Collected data
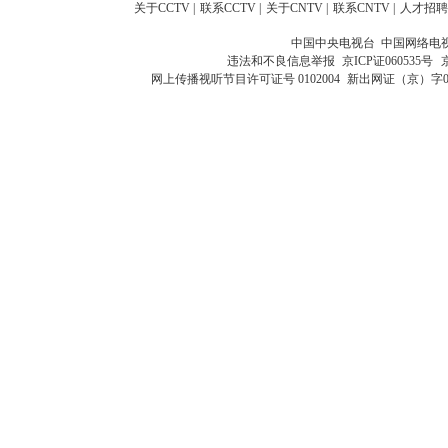
关于CCTV
|
联系CCTV
|
关于CNTV
|
联系CNTV
|
人才招聘
中国中央电视台 中国网络电
违法和不良信息举报
京ICP证060535号
网上传播视听节目许可证号 0102004
新出网证（京）字0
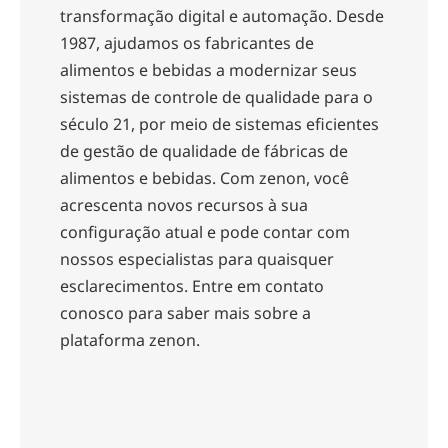
transformação digital e automação. Desde
1987, ajudamos os fabricantes de
alimentos e bebidas a modernizar seus
sistemas de controle de qualidade para o
século 21, por meio de sistemas eficientes
de gestão de qualidade de fábricas de
alimentos e bebidas. Com zenon, você
acrescenta novos recursos à sua
configuração atual e pode contar com
nossos especialistas para quaisquer
esclarecimentos. Entre em contato
conosco para saber mais sobre a
plataforma zenon.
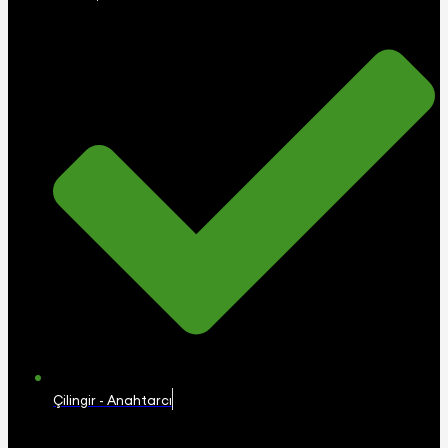
Çilingir - Anahtarcı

== TASK REQUIREMENTS ==
For the data above, give the number of lines in which the word "bebidas" appears, and nothing more.

== COMPLETED EXERCISE ==
2